When a Franchise Agreement Restraint Clause has no effect
By Marian Ngo, Lawyer, MST Lawyers
Franchise Agreements generally contain restraint of trade clauses which prevent franchisees and guarantors from competing with the franchisor, during the term of the franchise agreement and for a particular time after the franchise agreement comes to an end, within a particular geographical area. However, clause 23 of the new Franchising Code of Conduct (“Code”) renders a restraint of trade clause unenforceable at the end of a franchise agreement if certain conditions have been met. MST has put together a simple flow chart which provides a general overview of when a restraint clause may be deemed ineffective due to clause 23 of the Code. To view this flow chart please click HERE.
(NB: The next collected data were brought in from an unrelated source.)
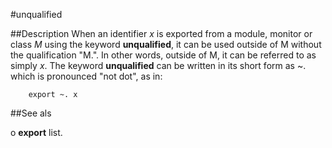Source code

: 
#unqualified

##Description
When an identifier _x_ is exported from a module, monitor or class _M_ using the keyword **unqualified**, it can be used outside of M without the qualification "M.". In other words, outside of M, it can be referred to as simply _x_. The keyword **unqualified** can be written in its short form as ~. which is pronounced "not dot", as in:


        export ~. x
##See als

o **export** list.



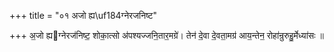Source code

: +++
title = "०१ अजो ह्य\uf184ग्नेरजनिष्ट"

+++
अ॒जो ह्यग्नेरज॑निष्ट॒ शोका॒त्सो अ॑पश्यज्जनि॒तार॒मग्रे॑। तेन॑ दे॒वा दे॒वता॒मग्र॑ आय॒न्तेन॒ रोहा॑न्रुरुहु॒र्मेध्या॑सः ॥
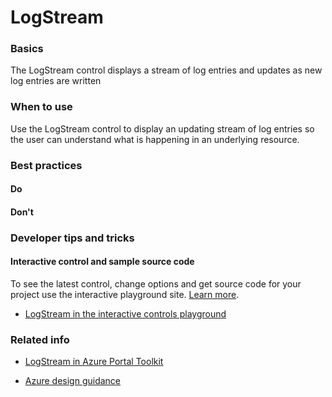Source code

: ﻿# LogStream

 
<a name="basics"></a>
### Basics
The LogStream control displays a stream of log entries and updates as new log entries are written


<!-- TODO get an IMAGE to embed here -->

<!-- TODO get an SAMPLE CODE to embed here -->

 
<a name="when-to-use"></a>
### When to use
Use the LogStream control to display an updating stream of log entries so the user can understand what is happening in an underlying resource.



 
<a name="best-practices"></a>
### Best practices

<a name="best-practices-do"></a>
#### Do

<!-- TODO need Do's -->

<a name="best-practices-don-t"></a>
#### Don&#39;t

<!-- TODO need Don'ts -->



 
<a name="developer-tips-and-tricks"></a>
### Developer tips and tricks



<a name="developer-tips-and-tricks-interactive-control-and-sample-source-code"></a>
#### Interactive control and sample source code
To see the latest control, change options and get source code for your project use the interactive playground site.  [Learn more](./top-extensions-controls-playground.md).

*  <a href="https://ms.portal.azure.com/?Microsoft_Azure_Playground=true#blade/Microsoft_Azure_Playground/ControlsIndexBlade/LogStream_create_Playground" target="_blank">LogStream in the interactive controls playground</a>

 


 
<a name="related-info"></a>
### Related info

* <a href="https://www.figma.com/file/Bwn8rmUOYtnPRwA3JoQTBn/Azure-Portal-Toolkit?node-id=8199%3A347918" target="_blank">LogStream in Azure Portal Toolkit</a>

* [Azure design guidance](http://aka.ms/portalfx/design)


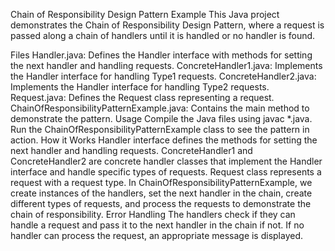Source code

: Chain of Responsibility Design Pattern Example
This Java project demonstrates the Chain of Responsibility Design Pattern, where a request is passed along a chain of handlers until it is handled or no handler is found.

Files
Handler.java: Defines the Handler interface with methods for setting the next handler and handling requests.
ConcreteHandler1.java: Implements the Handler interface for handling Type1 requests.
ConcreteHandler2.java: Implements the Handler interface for handling Type2 requests.
Request.java: Defines the Request class representing a request.
ChainOfResponsibilityPatternExample.java: Contains the main method to demonstrate the pattern.
Usage
Compile the Java files using javac *.java.
Run the ChainOfResponsibilityPatternExample class to see the pattern in action.
How it Works
Handler interface defines the methods for setting the next handler and handling requests.
ConcreteHandler1 and ConcreteHandler2 are concrete handler classes that implement the Handler interface and handle specific types of requests.
Request class represents a request with a request type.
In ChainOfResponsibilityPatternExample, we create instances of the handlers, set the next handler in the chain, create different types of requests, and process the requests to demonstrate the chain of responsibility.
Error Handling
The handlers check if they can handle a request and pass it to the next handler in the chain if not. If no handler can process the request, an appropriate message is displayed.
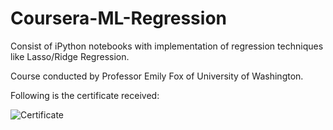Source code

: # Coursera-ML-Regression

Consist of iPython notebooks with implementation of regression techniques like Lasso/Ridge Regression.

Course conducted by Professor Emily Fox of University of Washington.

Following is the certificate received:

![Certificate](https://raw.githubusercontent.com/parthoiiitm/Coursera-ML-Regression/master/Regression_certificate.png)
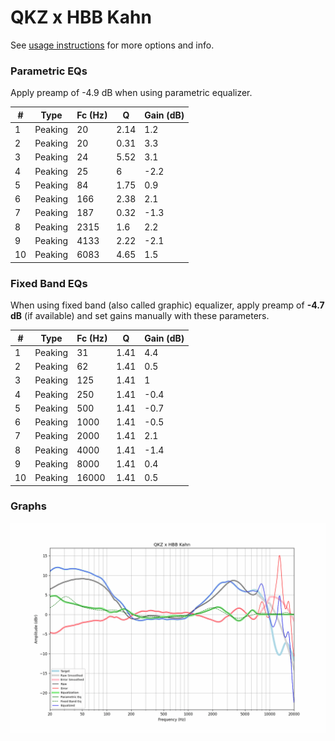 # QKZ x HBB Kahn
See [usage instructions](https://github.com/jaakkopasanen/AutoEq#usage) for more options and info.

### Parametric EQs
Apply preamp of -4.9 dB when using parametric equalizer.

|   # | Type    |   Fc (Hz) |    Q |   Gain (dB) |
|-----|---------|-----------|------|-------------|
|   1 | Peaking |        20 | 2.14 |         1.2 |
|   2 | Peaking |        20 | 0.31 |         3.3 |
|   3 | Peaking |        24 | 5.52 |         3.1 |
|   4 | Peaking |        25 | 6    |        -2.2 |
|   5 | Peaking |        84 | 1.75 |         0.9 |
|   6 | Peaking |       166 | 2.38 |         2.1 |
|   7 | Peaking |       187 | 0.32 |        -1.3 |
|   8 | Peaking |      2315 | 1.6  |         2.2 |
|   9 | Peaking |      4133 | 2.22 |        -2.1 |
|  10 | Peaking |      6083 | 4.65 |         1.5 |

### Fixed Band EQs
When using fixed band (also called graphic) equalizer, apply preamp of **-4.7 dB** (if available) and set gains manually with these parameters.

|   # | Type    |   Fc (Hz) |    Q |   Gain (dB) |
|-----|---------|-----------|------|-------------|
|   1 | Peaking |        31 | 1.41 |         4.4 |
|   2 | Peaking |        62 | 1.41 |         0.5 |
|   3 | Peaking |       125 | 1.41 |         1   |
|   4 | Peaking |       250 | 1.41 |        -0.4 |
|   5 | Peaking |       500 | 1.41 |        -0.7 |
|   6 | Peaking |      1000 | 1.41 |        -0.5 |
|   7 | Peaking |      2000 | 1.41 |         2.1 |
|   8 | Peaking |      4000 | 1.41 |        -1.4 |
|   9 | Peaking |      8000 | 1.41 |         0.4 |
|  10 | Peaking |     16000 | 1.41 |         0.5 |

### Graphs
![](./QKZ%20x%20HBB%20Kahn.png)

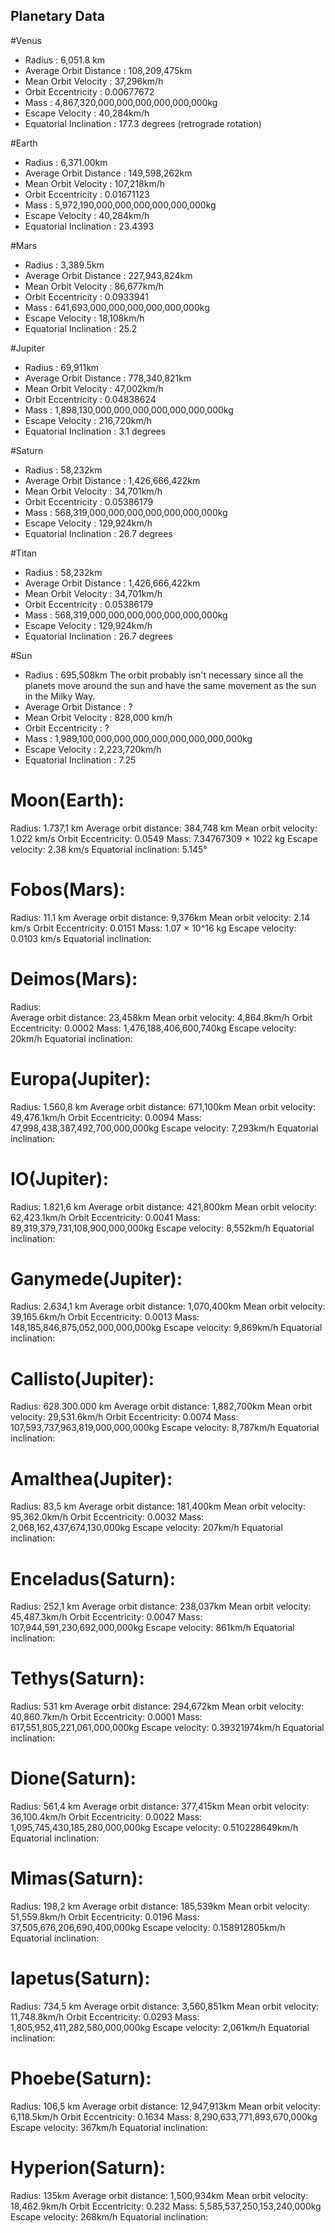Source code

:## Planetary Data

#Venus
- Radius : 6,051.8 km
- Average Orbit Distance : 108,209,475km
- Mean Orbit Velocity : 37,296km/h
- Orbit Eccentricity : 0.00677672
- Mass : 4,867,320,000,000,000,000,000,000kg
- Escape Velocity : 40,284km/h
- Equatorial Inclination : 177.3 degrees (retrograde rotation)


#Earth
- Radius : 6,371.00km
- Average Orbit Distance : 149,598,262km
- Mean Orbit Velocity : 107,218km/h
- Orbit Eccentricity : 0.01671123
- Mass : 5,972,190,000,000,000,000,000,000kg
- Escape Velocity : 40,284km/h
- Equatorial Inclination : 23.4393

#Mars
- Radius : 3,389.5km
- Average Orbit Distance : 227,943,824km
- Mean Orbit Velocity : 86,677km/h
- Orbit Eccentricity : 0.0933941
- Mass : 641,693,000,000,000,000,000,000kg
- Escape Velocity : 18,108km/h
- Equatorial Inclination : 25.2

#Jupiter
- Radius : 69,911km
- Average Orbit Distance : 778,340,821km
- Mean Orbit Velocity : 47,002km/h
- Orbit Eccentricity : 0.04838624
- Mass : 1,898,130,000,000,000,000,000,000,000kg 
- Escape Velocity : 216,720km/h
- Equatorial Inclination : 3.1 degrees

#Saturn
- Radius : 58,232km
- Average Orbit Distance : 1,426,666,422km
- Mean Orbit Velocity : 34,701km/h
- Orbit Eccentricity : 0.05386179
- Mass : 568,319,000,000,000,000,000,000,000kg 
- Escape Velocity : 129,924km/h
- Equatorial Inclination : 26.7 degrees

#Titan
- Radius : 58,232km
- Average Orbit Distance : 1,426,666,422km
- Mean Orbit Velocity : 34,701km/h
- Orbit Eccentricity : 0.05386179
- Mass : 568,319,000,000,000,000,000,000,000kg 
- Escape Velocity : 129,924km/h
- Equatorial Inclination : 26.7 degrees

#Sun
- Radius : 695,508km
The orbit probably isn't necessary since all the planets move around the sun and have the same movement as the sun in the Milky Way.
- Average Orbit Distance : ?
- Mean Orbit Velocity :  828,000 km/h
- Orbit Eccentricity : ?
- Mass : 1,989,100,000,000,000,000,000,000,000,000kg
- Escape Velocity : 2,223,720km/h
- Equatorial Inclination : 7.25

# Moon(Earth): 
Radius: 1.737,1 km 
Average orbit distance: 384,748 km
Mean orbit velocity: 1.022 km/s
Orbit Eccentricity: 0.0549
Mass: 7.34767309 × 1022 kg
Escape velocity: 2.38 km/s
Equatorial inclination: 5.145°

# Fobos(Mars):
Radius:  11.1 km
Average orbit distance: 9,376km
Mean orbit velocity:   2.14 km/s
Orbit Eccentricity: 0.0151
Mass: 1.07 × 10^16 kg
Escape velocity:  0.0103 km/s
Equatorial inclination: 

# Deimos(Mars):
Radius:  
Average orbit distance: 23,458km
Mean orbit velocity:   4,864.8km/h
Orbit Eccentricity: 0.0002
Mass: 1,476,188,406,600,740kg
Escape velocity:  20km/h
Equatorial inclination: 

# Europa(Jupiter):
Radius:  1.560,8 km
Average orbit distance: 671,100km
Mean orbit velocity:   49,476.1km/h
Orbit Eccentricity: 0.0094
Mass: 47,998,438,387,492,700,000,000kg
Escape velocity:  7,293km/h
Equatorial inclination: 

# IO(Jupiter):
Radius:  1.821,6 km
Average orbit distance: 421,800km
Mean orbit velocity:   62,423.1km/h
Orbit Eccentricity: 0.0041
Mass: 89,319,379,731,108,900,000,000kg
Escape velocity:  8,552km/h
Equatorial inclination: 

# Ganymede(Jupiter):
Radius:  2.634,1 km
Average orbit distance: 1,070,400km
Mean orbit velocity:   39,165.6km/h
Orbit Eccentricity: 0.0013
Mass: 148,185,846,875,052,000,000,000kg
Escape velocity:  9,869km/h
Equatorial inclination: 

# Callisto(Jupiter): 
Radius:  628.300.000 km
Average orbit distance: 1,882,700km
Mean orbit velocity:   29,531.6km/h
Orbit Eccentricity: 0.0074
Mass: 107,593,737,963,819,000,000,000kg
Escape velocity:  8,787km/h
Equatorial inclination: 

# Amalthea(Jupiter):
Radius:  83,5 km
Average orbit distance: 181,400km
Mean orbit velocity:   95,362.0km/h
Orbit Eccentricity: 0.0032
Mass: 2,068,162,437,674,130,000kg
Escape velocity:  207km/h
Equatorial inclination: 

# Enceladus(Saturn): 
Radius:  252,1 km
Average orbit distance: 238,037km
Mean orbit velocity:   45,487.3km/h
Orbit Eccentricity: 0.0047
Mass: 107,944,591,230,692,000,000kg
Escape velocity:  861km/h
Equatorial inclination: 

# Tethys(Saturn):
Radius:  531 km
Average orbit distance:  294,672km
Mean orbit velocity:   40,860.7km/h
Orbit Eccentricity: 0.0001
Mass: 617,551,805,221,061,000,000kg
Escape velocity:  0.39321974km/h
Equatorial inclination: 

# Dione(Saturn):
Radius:  561,4 km
Average orbit distance: 377,415km
Mean orbit velocity:   36,100.4km/h
Orbit Eccentricity: 0.0022
Mass: 1,095,745,430,185,280,000,000kg
Escape velocity:  0.510228649km/h
Equatorial inclination: 

# Mimas(Saturn):
Radius:  198,2 km
Average orbit distance: 185,539km
Mean orbit velocity:   51,559.8km/h
Orbit Eccentricity: 0.0196
Mass: 37,505,676,206,690,400,000kg
Escape velocity:  0.158912805km/h
Equatorial inclination: 

# Iapetus(Saturn): 
Radius:  734,5 km
Average orbit distance: 3,560,851km
Mean orbit velocity:   11,748.8km/h
Orbit Eccentricity: 0.0293
Mass: 1,805,952,411,282,580,000,000kg
Escape velocity:  2,061km/h
Equatorial inclination: 

# Phoebe(Saturn):
Radius:  106,5 km
Average orbit distance: 12,947,913km
Mean orbit velocity:   6,118.5km/h
Orbit Eccentricity: 0.1634
Mass: 8,290,633,771,893,670,000kg
Escape velocity:  367km/h
Equatorial inclination: 

# Hyperion(Saturn):
Radius:  135km
Average orbit distance: 1,500,934km
Mean orbit velocity:   18,462.9km/h
Orbit Eccentricity: 0.232
Mass: 5,585,537,250,153,240,000kg
Escape velocity:  268km/h
Equatorial inclination: 
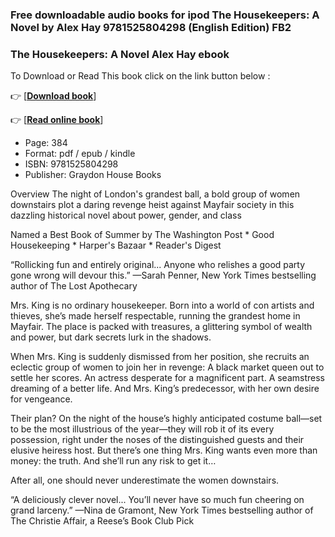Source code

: ### Free downloadable audio books for ipod The Housekeepers: A Novel by Alex Hay 9781525804298 (English Edition) FB2



### The Housekeepers: A Novel Alex Hay ebook

To Download or Read This book click on the link button below :

👉  [**[Download book](http://ebooksharez.info/download.php?group=book&from=github.com&id=711298&lnk=1060 "Download book")**]

👉  [**[Read online book](http://ebooksharez.info/download.php?group=book&from=github.com&id=711298&lnk=1060 "Read online book")**]





* Page: 384
* Format: pdf / epub / kindle
* ISBN: 9781525804298
* Publisher: Graydon House Books





Overview
The night of London&#039;s grandest ball, a bold group of women downstairs plot a daring revenge heist against Mayfair society in this dazzling historical novel about power, gender, and class
 
 Named a Best Book of Summer by The Washington Post * Good Housekeeping * Harper&#039;s Bazaar * Reader&#039;s Digest
 
 “Rollicking fun and entirely original... Anyone who relishes a good party gone wrong will devour this.”
 —Sarah Penner, New York Times bestselling author of The Lost Apothecary
 
 Mrs. King is no ordinary housekeeper. Born into a world of con artists and thieves, she’s made herself respectable, running the grandest home in Mayfair. The place is packed with treasures, a glittering symbol of wealth and power, but dark secrets lurk in the shadows.
 
 When Mrs. King is suddenly dismissed from her position, she recruits an eclectic group of women to join her in revenge: A black market queen out to settle her scores. An actress desperate for a magnificent part. A seamstress dreaming of a better life. And Mrs. King’s predecessor, with her own desire for vengeance.
 
 Their plan? On the night of the house’s highly anticipated costume ball—set to be the most illustrious of the year—they will rob it of its every possession, right under the noses of the distinguished guests and their elusive heiress host. But there’s one thing Mrs. King wants even more than money: the truth. And she’ll run any risk to get it…
 
 After all, one should never underestimate the women downstairs.
 
 “A deliciously clever novel... You’ll never have so much fun cheering on grand larceny.”
 —Nina de Gramont, New York Times bestselling author of The Christie Affair, a Reese’s Book Club Pick




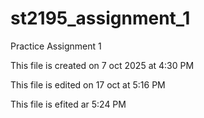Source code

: # st2195\_assignment\_1

Practice Assignment 1

This file is created on 7 oct 2025 at 4:30 PM



This file is edited on 17 oct at 5:16 PM

This file is efited ar 5:24 PM
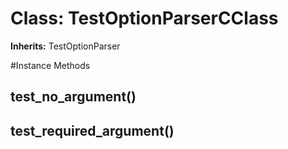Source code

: # Class: TestOptionParserCClass
**Inherits:** TestOptionParser
    




#Instance Methods
## test_no_argument() [](#method-i-test_no_argument)

## test_required_argument() [](#method-i-test_required_argument)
It is important to note that even though a restraint of trade clause has not been rendered ineffective by virtue of clause 23 of the Code; such clauses are only valid and enforceable where the restraint is reasonable. Reasonableness is determined by considering the interests of the parties. The restraint must not go further than protecting the franchisor’s legitimate interests and must not be injurious to the public.
Further, there may be dispute between the parties as to whether the conditions of clause 23 of the Code have been met, for example, whether or not the franchisee is in breach of the franchise agreement. Franchisors and franchisees should seek independent legal advice regarding the practical effect of the restraint provisions in the franchise agreement and the application of clause 23 of the Code.